### What is being asked
Could you write out every line of the rows below as a numbered list, skipping blank lines and leaving the pictures out?

---------------

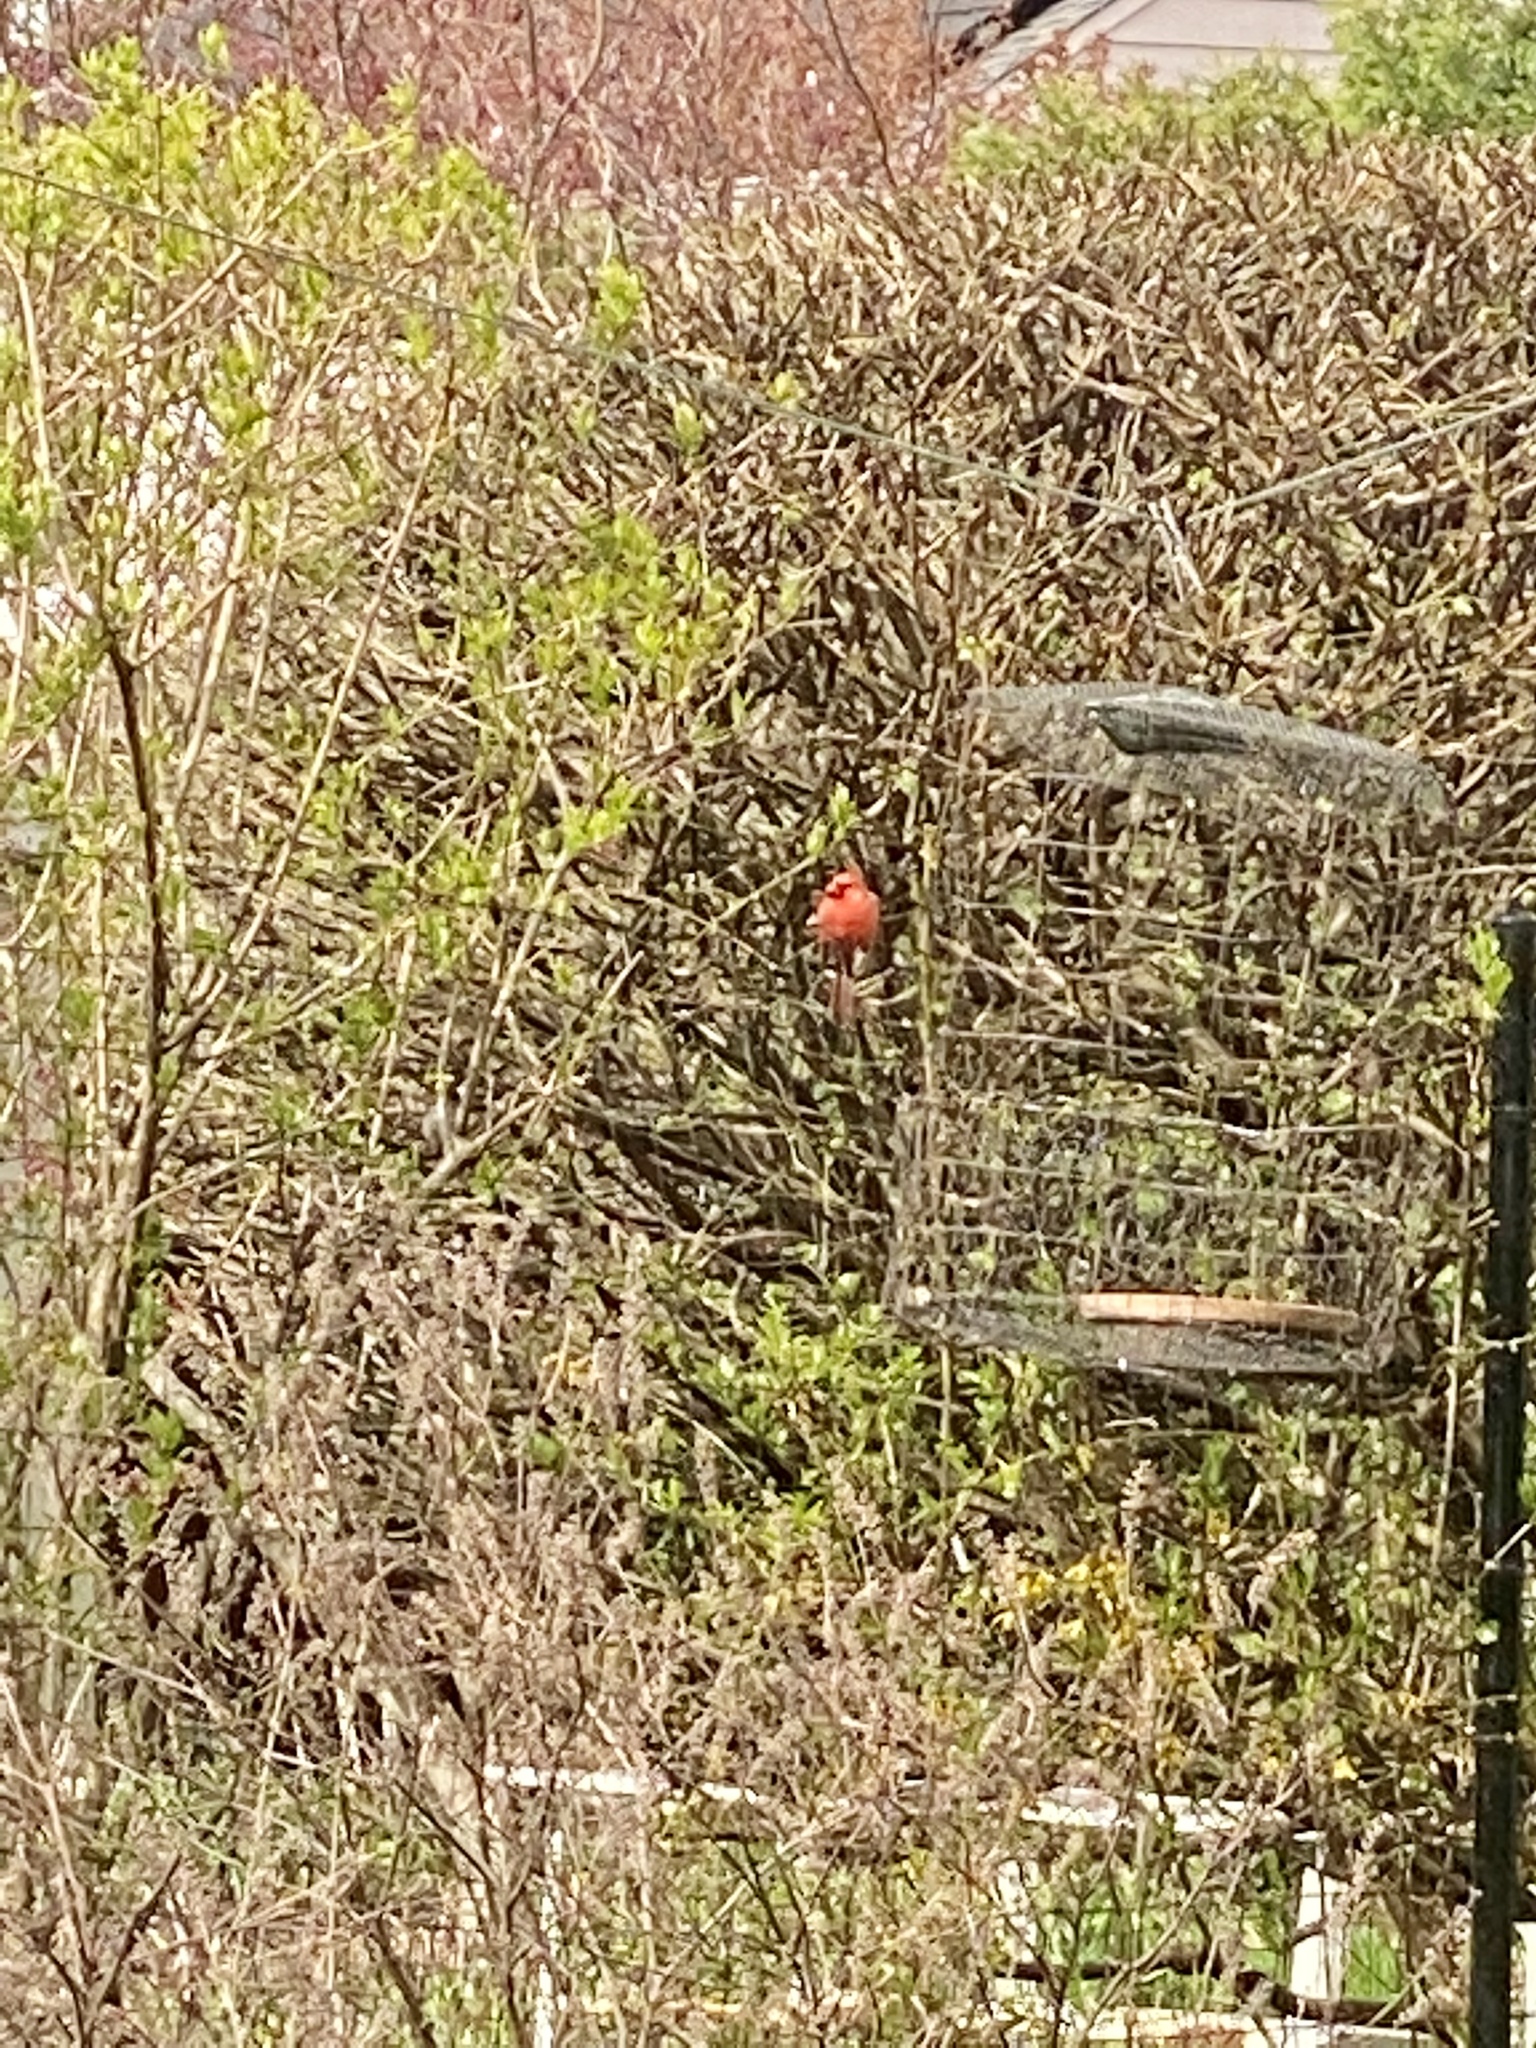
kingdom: Animalia
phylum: Chordata
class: Aves
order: Passeriformes
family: Cardinalidae
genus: Cardinalis
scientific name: Cardinalis cardinalis
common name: Northern cardinal
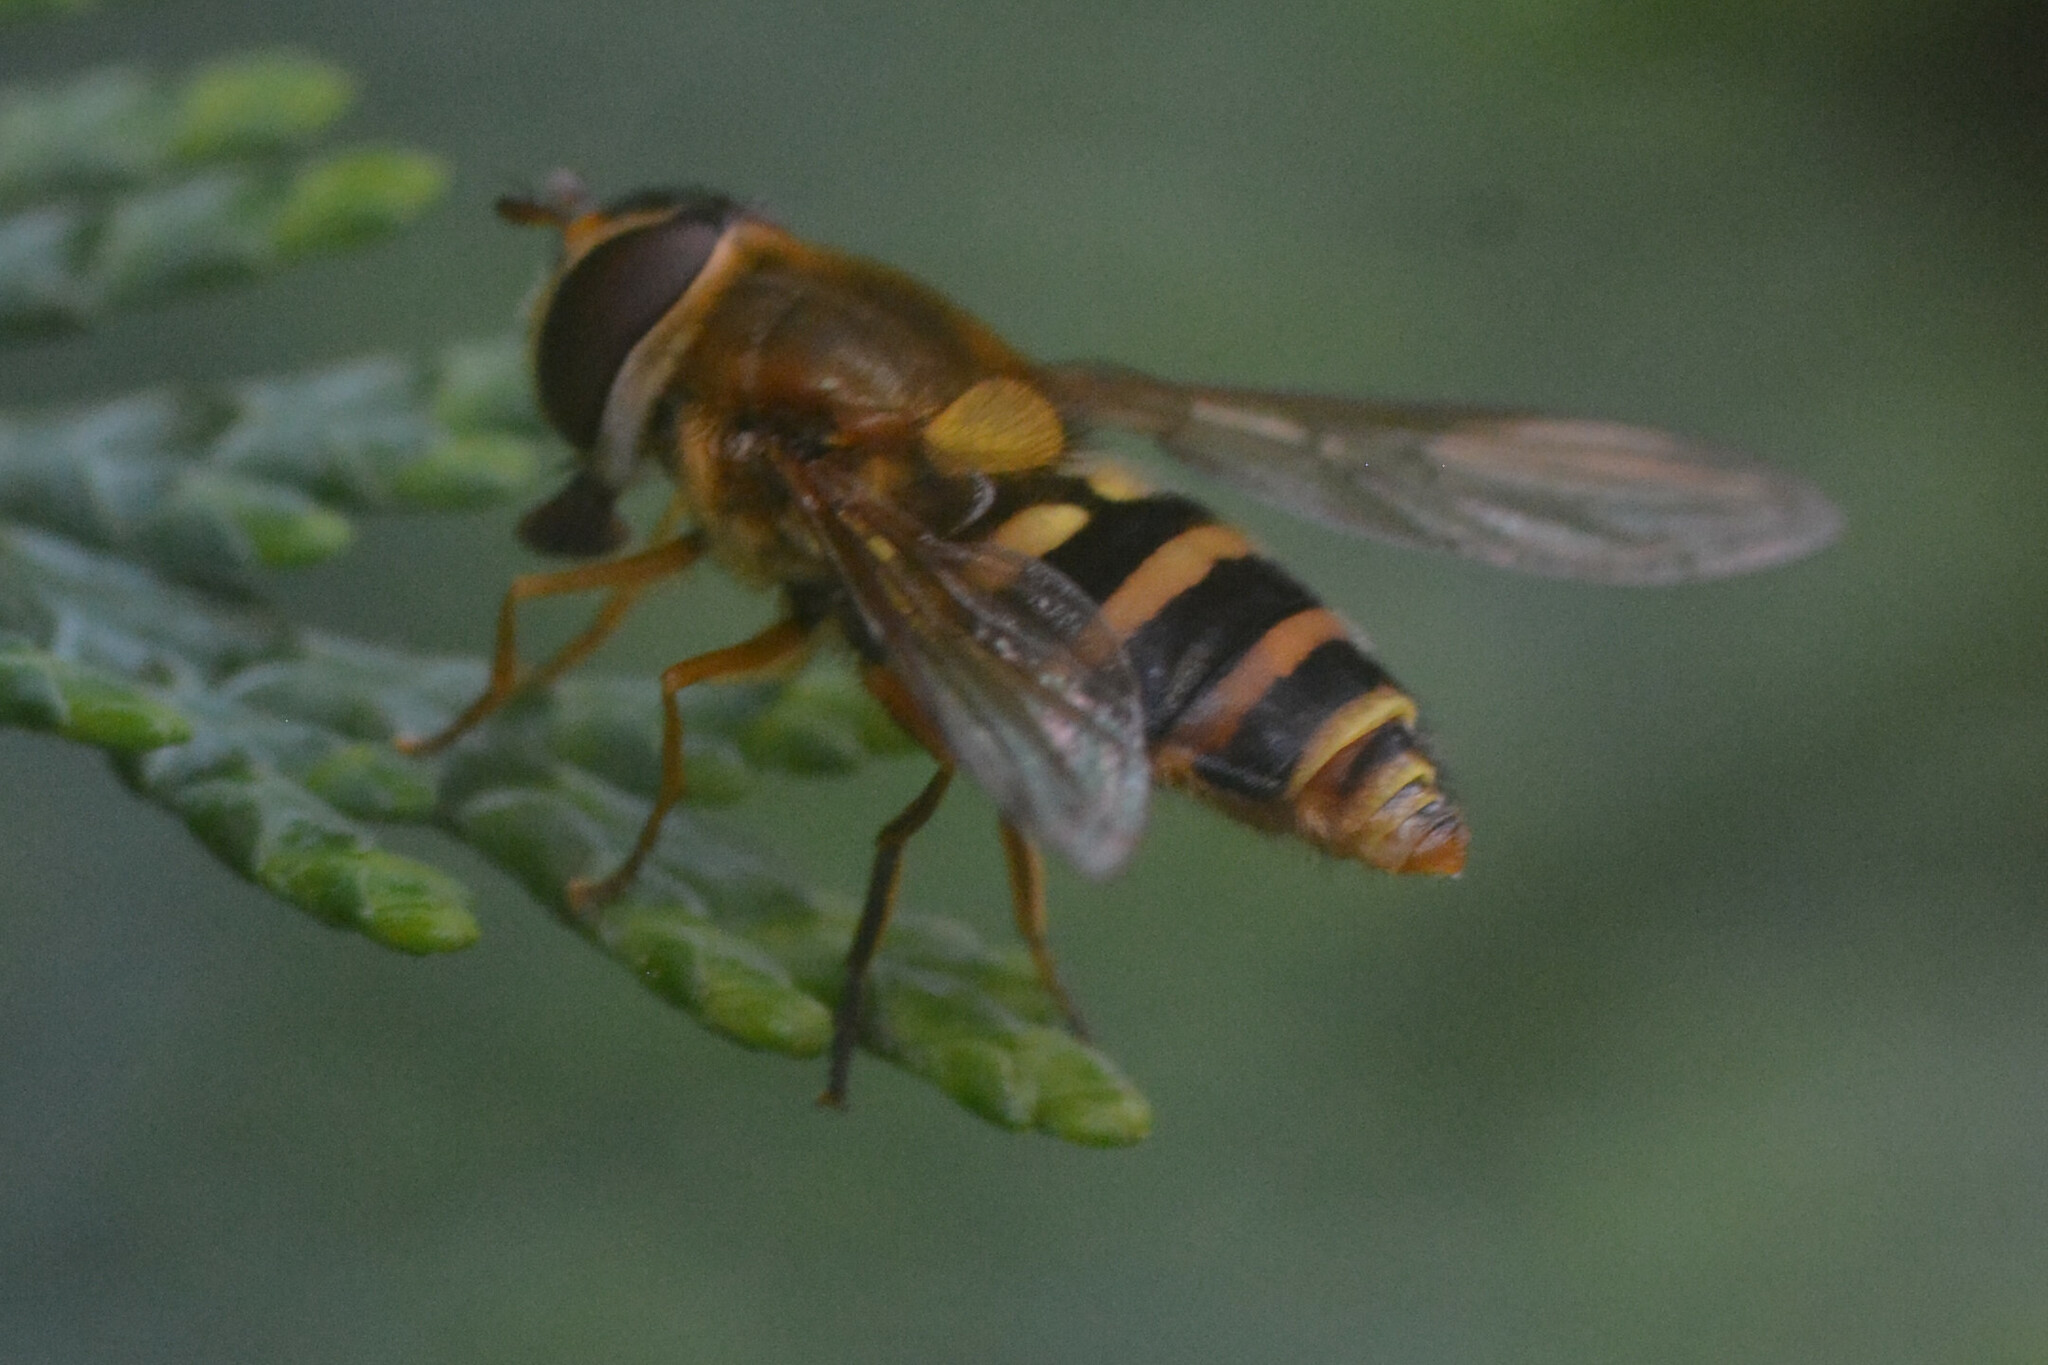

---------------

### Exercise solution
1. kingdom: Animalia
2. phylum: Chordata
3. class: Aves
4. order: Passeriformes
5. family: Cardinalidae
6. genus: Cardinalis
7. scientific name: Cardinalis cardinalis
8. common name: Northern cardinal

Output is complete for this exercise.